Le ministre de l’Éducation et de l’Enseignement supérieur, Jean-François Roberge

Le ministre qui a condamné trop vite

CHRONIQUE / Résumons : un texte dans un média affirme une fausseté au sujet de quelqu’un. Un ministre — en l’occurrence, Jean-François Roberge — écarte alors la personne visée. Pourquoi? Pour éviter une controverse... Tant pis pour les règles élémentaires de justice.

Résumons autrement : un média écrirait une fausseté sur M. Roberge, le ministre de l’Éducation et de l’Enseignement supérieur. Le premier ministre François Legault devrait donc l’écarter du Conseil des ministres pour éviter toute «distraction» — peu importe que la chose soit vraie ou pas? C’est bien ça?

Ce serait absurde, mais la même logique devrait au moins prévaloir dans les deux cas, non?

Or, à moins d’être un adepte des injustices, une telle logique ne peut tout simplement pas exister.

Vendredi, l’auteur du texte à l’origine de la faute commise par le ministre, le chroniqueur Richard Martineau, du Journal de Montréal, a lui-même reconnu la teneur inexacte de sa chronique. Elle visait le philosophe et professeur de droit de l’Université McGill Daniel Weinstock.

Le texte indiquait qu’il pouvait être favorable à «l’excision symbolique» de jeunes filles. C’était une interprétation erronée de ses propos. Le professeur n’approuve pas du tout cette mutilation monstrueuse, qu’elle soit «symbolique» ou pas.

Finalement, les excuses

Daniel Weinstock devait participer en tant que conférencier expert à un forum sur l’avenir du cours Éthique et culture religieuse. Or, le cabinet du ministre de l’Éducation lui a retiré son invitation tout juste après la publication de la chronique.

Avant de la lui retirer, le ministre et son entourage auraient pourtant dû vérifier l’exactitude des faits.
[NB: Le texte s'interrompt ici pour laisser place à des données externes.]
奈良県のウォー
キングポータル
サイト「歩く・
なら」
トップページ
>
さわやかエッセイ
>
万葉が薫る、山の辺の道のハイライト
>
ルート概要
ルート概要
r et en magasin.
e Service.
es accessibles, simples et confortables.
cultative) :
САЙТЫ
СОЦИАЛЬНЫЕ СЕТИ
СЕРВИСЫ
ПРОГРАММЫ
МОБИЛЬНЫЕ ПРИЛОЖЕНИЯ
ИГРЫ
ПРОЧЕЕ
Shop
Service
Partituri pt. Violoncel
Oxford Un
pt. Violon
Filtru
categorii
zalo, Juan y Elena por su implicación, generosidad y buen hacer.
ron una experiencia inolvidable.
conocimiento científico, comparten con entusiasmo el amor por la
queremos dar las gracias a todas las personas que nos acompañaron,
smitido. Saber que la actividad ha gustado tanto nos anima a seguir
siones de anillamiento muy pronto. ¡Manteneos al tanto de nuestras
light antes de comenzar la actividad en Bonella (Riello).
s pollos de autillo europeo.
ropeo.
C’est en tout cas ce que ferait, je l’espère, le cabinet du premier ministre avant de sanctionner Jean-François Roberge si une information portant sur un fait grave était lancée à son sujet.
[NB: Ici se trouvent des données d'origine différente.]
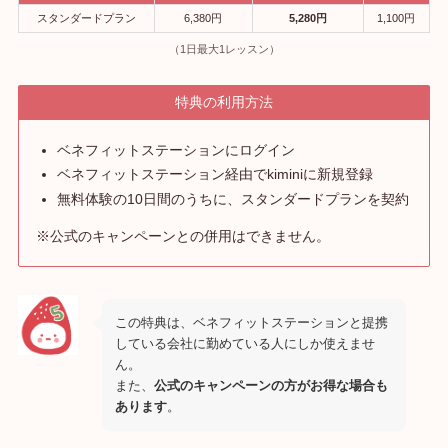
スタンダードプラン
6,380円
5,280円
1,100円
（1日最大1レッスン）
特典の利用方法
ベネフィットステーションにログイン
ベネフィットステーション経由でkiminiに新規登録
無料体験の10日間のうちに、スタンダードプランを契約
※公式のキャンペーンとの併用はできません。
この特典は、ベネフィットステーションと提携
している会社に勤めている人にしか使えませ
ん。
また、
公式のキャンペーンの方がお得な場合も
あります
。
L’attaché de presse du ministre a dit la semaine dernière que des vérifications avaient été faites dans le cas de Daniel Weinstock. On se demande bien lesquelles. «Nous avons fait nos propres recherches», a par la suite insisté M. Roberge en exprimant de timides regrets. Mais sans pour autant réinviter le professeur, même si l’auteur de la chronique avait lui-même reconnu son erreur. L’injustice demeurait.

Dimanche, en fin de journée, le ministre a finalement présenté ses excuses sincères au professeur et l’a réinvité. Il n’est jamais trop tard, mais il était temps.

L’exposé du ministre

Il y a tout juste un an, lors d’un débat sur le cours Éthique et culture religieuse, Jean-François Roberge avait dénoncé les «entraves au dialogue» dont les partis d’opposition se rendaient coupables.

Les exemples de sophismes qu’il avait alors donnés visaient à les inviter à la prudence; à cette même précaution dont lui-même n’a pas fait preuve dans cet épisode. Citons quelques éléments de son exposé d’alors : l’«appel à la popularité», avait-il fustigé, «consiste à justifier l’idée que quelque chose est vrai ou acceptable par le simple fait qu’un grand nombre de personnes l’affirment, mais sans en avoir vérifié l’exactitude».

La caricature, avait-il enchaîné, «consiste à déformer la position ou la pensée de quelqu’un notamment en la radicalisant ou en la simplifiant à outrance pour la rendre non crédible».

La «pente fatale», avait ajouté le ministre, «consiste à affirmer qu’une action entraînera une situation épouvantable en raison d’un enchaînement de causes et d’effets».

Le ministre avait aussi entre autres discouru sur l’«argument d’autorité». Ses exemples appelaient à ne pas tirer de conclusions hâtives.

En toute logique avec lui-même et en toute justice avec autrui, Jean-François Roberge se devait de présenter des excuses officielles.